I wanted to ask you though why when I edit once more this image from lightroom to photoshop my previous photoshop history is lost... can I do something so I can keep my history and at the same time see my photo in lightroom.

Is not that possible?
Regards
Alex


----------



## Johan Elzenga (Oct 1, 2015)

Photoshop only keeps the history as long as the file is open, so after you close it and go back to Lightroom it will be gone.


----------



## alaios (Oct 2, 2015)

and there is no workaround for that??? How I can keep then a non complete job that I could perhaps edit a next day.
Does lightroom support previewing psd files?


----------



## Johan Elzenga (Oct 2, 2015)

No, there is no workaround for that. You can obviously keep a non complete job (by saving it) and start working on it again the next day, but you can't save the history panel for a closed file. The only option would be to leave everything open and running all night.


----------



## johnbeardy (Oct 2, 2015)

alaios said:


> and there is no workaround for that??? How I can keep then a non complete job that I could perhaps edit a next day.



The way around it is to use the best modern Photoshop techniques. For example, always use Adjustment Layers and never apply an adjustment directly to a pixel layer. Any pixel-changing work should always be on a separate layer, so when you do any cloning or content-aware fill, work on a copy or blank layer and use Sample All Layers if available. Apply filters as smart filters. And so on. This way you can always fine tune or reverse all your work in subsequent sessions, and it doesn't matter that the history undo is unavailable.

Note that Photoshop can log history into the file itself. It's enabled by a Preference / General, and you can view a record of your activity in File Info.

John


----------



## alaios (Oct 2, 2015)

Thanks layering is a smart idea indeed. I do not have my working pc with me but I guess that when I edit a raw file to photoshop (through lightroom) this is a tiff file that also does not save the layers information once you close photoshop. 
Is there a way to fix that?


----------



## johnbeardy (Oct 2, 2015)

Nothing to fix - by default, the layers are saved.


----------



## Johan Elzenga (Oct 2, 2015)

Just make sure that you choose 'Edit original' if you choose to edit the image in Photoshop any further.
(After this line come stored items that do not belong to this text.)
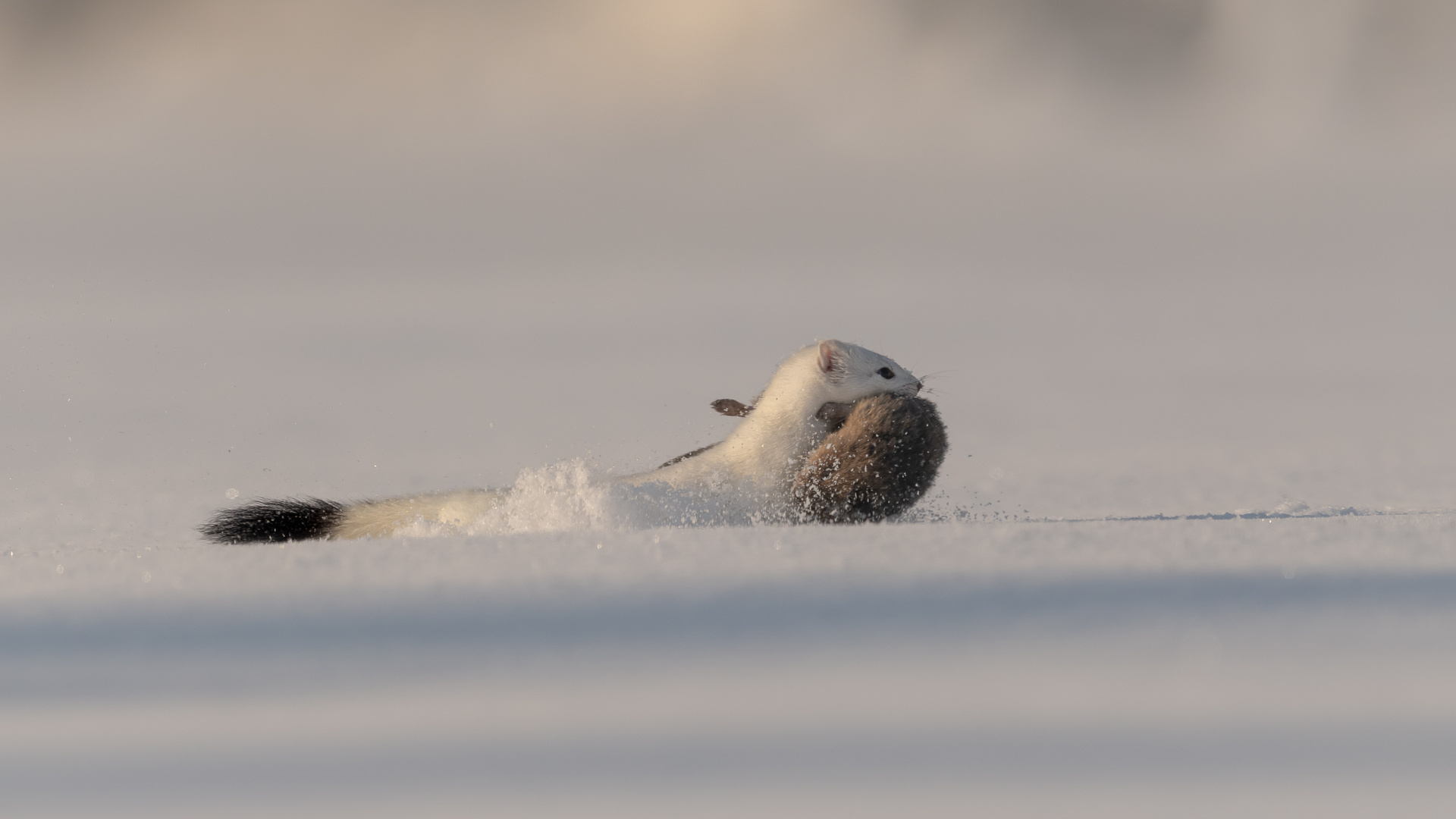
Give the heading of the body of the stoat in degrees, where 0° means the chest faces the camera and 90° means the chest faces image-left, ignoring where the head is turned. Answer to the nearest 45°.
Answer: approximately 270°
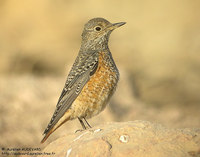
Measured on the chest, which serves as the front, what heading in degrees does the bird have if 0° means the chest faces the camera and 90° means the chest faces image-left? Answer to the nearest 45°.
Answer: approximately 270°
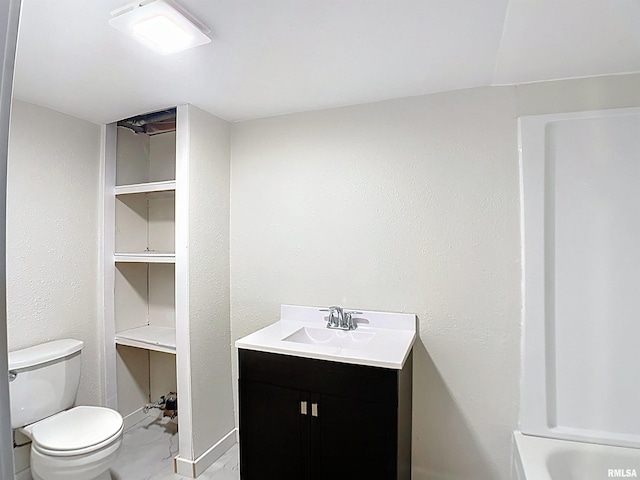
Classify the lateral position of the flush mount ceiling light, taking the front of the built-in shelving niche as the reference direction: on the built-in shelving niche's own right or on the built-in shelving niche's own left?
on the built-in shelving niche's own left

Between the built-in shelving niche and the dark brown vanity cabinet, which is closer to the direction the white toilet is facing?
the dark brown vanity cabinet

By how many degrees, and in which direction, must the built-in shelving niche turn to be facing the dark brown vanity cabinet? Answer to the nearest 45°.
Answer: approximately 90° to its left

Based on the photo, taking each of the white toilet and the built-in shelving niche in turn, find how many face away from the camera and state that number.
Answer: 0

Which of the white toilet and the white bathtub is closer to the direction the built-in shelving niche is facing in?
the white toilet

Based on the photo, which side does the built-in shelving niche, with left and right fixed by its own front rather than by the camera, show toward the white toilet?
front

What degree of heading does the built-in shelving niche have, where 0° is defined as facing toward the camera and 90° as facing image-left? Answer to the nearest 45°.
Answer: approximately 45°

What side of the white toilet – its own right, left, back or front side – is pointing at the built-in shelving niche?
left

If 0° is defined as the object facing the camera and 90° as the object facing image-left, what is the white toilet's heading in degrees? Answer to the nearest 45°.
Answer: approximately 315°

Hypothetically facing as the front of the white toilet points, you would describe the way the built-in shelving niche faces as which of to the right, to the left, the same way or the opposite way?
to the right

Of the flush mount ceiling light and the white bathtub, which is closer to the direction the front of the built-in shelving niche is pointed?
the flush mount ceiling light

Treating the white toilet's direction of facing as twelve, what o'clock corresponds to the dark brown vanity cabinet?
The dark brown vanity cabinet is roughly at 12 o'clock from the white toilet.

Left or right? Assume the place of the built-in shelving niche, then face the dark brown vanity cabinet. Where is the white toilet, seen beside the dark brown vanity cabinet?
right

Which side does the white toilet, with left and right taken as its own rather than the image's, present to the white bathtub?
front
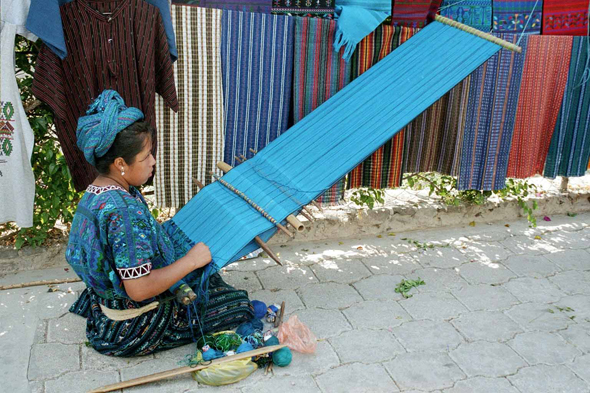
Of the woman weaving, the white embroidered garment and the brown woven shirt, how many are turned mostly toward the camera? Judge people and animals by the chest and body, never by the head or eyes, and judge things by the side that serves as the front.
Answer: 2

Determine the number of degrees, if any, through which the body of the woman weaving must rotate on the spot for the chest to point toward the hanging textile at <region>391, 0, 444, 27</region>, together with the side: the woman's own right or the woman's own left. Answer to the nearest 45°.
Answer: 0° — they already face it

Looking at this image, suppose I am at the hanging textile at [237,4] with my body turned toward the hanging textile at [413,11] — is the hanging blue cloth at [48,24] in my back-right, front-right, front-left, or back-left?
back-right

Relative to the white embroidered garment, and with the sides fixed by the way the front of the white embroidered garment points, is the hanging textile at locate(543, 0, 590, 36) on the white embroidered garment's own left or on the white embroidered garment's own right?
on the white embroidered garment's own left

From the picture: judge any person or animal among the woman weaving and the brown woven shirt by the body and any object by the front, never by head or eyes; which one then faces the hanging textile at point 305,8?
the woman weaving

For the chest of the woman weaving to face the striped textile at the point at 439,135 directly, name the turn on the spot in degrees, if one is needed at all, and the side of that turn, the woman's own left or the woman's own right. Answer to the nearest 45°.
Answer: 0° — they already face it

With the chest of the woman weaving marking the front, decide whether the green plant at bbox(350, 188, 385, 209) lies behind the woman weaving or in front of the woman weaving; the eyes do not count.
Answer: in front

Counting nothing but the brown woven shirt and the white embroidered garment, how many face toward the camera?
2

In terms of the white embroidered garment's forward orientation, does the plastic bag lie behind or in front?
in front

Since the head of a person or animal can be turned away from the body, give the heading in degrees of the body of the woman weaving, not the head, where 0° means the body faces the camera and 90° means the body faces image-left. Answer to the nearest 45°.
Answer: approximately 225°

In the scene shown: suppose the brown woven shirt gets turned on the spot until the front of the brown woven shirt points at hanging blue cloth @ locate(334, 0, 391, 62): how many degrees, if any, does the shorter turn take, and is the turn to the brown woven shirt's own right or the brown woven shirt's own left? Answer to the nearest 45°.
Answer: approximately 90° to the brown woven shirt's own left

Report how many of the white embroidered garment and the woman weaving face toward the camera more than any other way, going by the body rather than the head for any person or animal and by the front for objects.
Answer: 1

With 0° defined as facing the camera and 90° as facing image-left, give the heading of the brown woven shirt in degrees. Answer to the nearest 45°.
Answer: approximately 0°
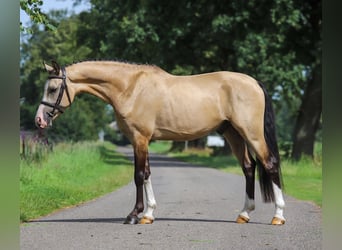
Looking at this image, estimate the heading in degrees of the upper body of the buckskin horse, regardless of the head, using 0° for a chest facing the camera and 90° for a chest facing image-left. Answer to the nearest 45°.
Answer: approximately 90°
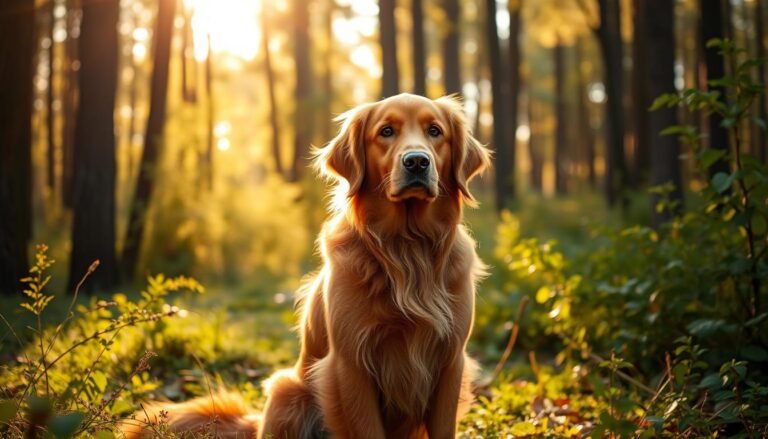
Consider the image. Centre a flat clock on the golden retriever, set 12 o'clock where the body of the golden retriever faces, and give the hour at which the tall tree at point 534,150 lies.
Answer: The tall tree is roughly at 8 o'clock from the golden retriever.

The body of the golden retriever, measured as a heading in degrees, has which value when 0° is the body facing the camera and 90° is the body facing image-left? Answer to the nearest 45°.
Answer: approximately 315°
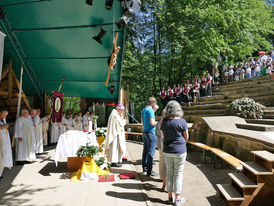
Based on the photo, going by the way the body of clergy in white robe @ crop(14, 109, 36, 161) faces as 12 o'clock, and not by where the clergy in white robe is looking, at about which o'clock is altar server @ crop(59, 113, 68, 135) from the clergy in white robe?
The altar server is roughly at 8 o'clock from the clergy in white robe.

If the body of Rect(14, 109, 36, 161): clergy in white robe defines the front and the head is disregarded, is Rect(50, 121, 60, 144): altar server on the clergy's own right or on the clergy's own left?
on the clergy's own left

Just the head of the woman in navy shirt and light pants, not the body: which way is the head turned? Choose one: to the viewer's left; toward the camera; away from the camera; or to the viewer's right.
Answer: away from the camera

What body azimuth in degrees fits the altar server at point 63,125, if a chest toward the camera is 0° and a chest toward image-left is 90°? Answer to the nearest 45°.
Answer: approximately 315°
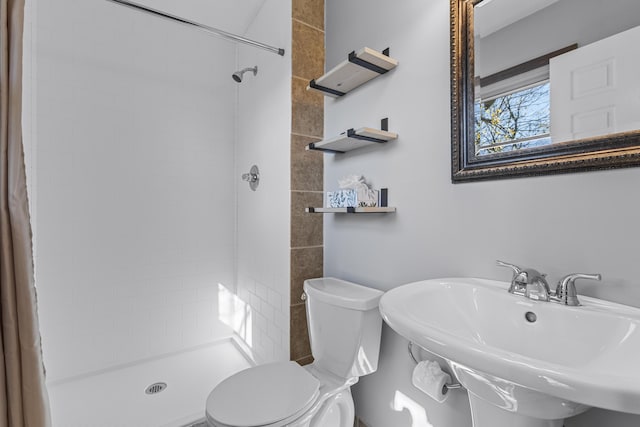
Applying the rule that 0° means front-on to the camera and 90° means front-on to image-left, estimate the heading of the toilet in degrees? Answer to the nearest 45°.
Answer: approximately 45°

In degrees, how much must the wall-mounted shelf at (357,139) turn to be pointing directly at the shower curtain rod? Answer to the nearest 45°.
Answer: approximately 45° to its right

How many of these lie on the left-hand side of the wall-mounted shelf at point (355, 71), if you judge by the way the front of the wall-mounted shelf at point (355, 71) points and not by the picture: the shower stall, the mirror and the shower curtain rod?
1

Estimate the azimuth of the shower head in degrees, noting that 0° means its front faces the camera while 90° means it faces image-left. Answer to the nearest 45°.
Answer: approximately 45°

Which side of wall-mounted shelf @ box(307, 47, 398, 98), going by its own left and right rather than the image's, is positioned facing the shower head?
right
Any other option will generate a new copy, and that copy will indeed have lost its layers.


----------



## mcasan (Oct 19, 2015)

The same going from LR to Perfect Photo Suite.   Make sure to use a Smart Photo with PSD format.   Later you can send the edited image back to Perfect Photo Suite and open any of the previously created layers, filters...etc.   All of that work is saved in the smart PSD file.  That should be also true if you go from LR to PS and in PS invoke other plugins like the Nik Collection.


----------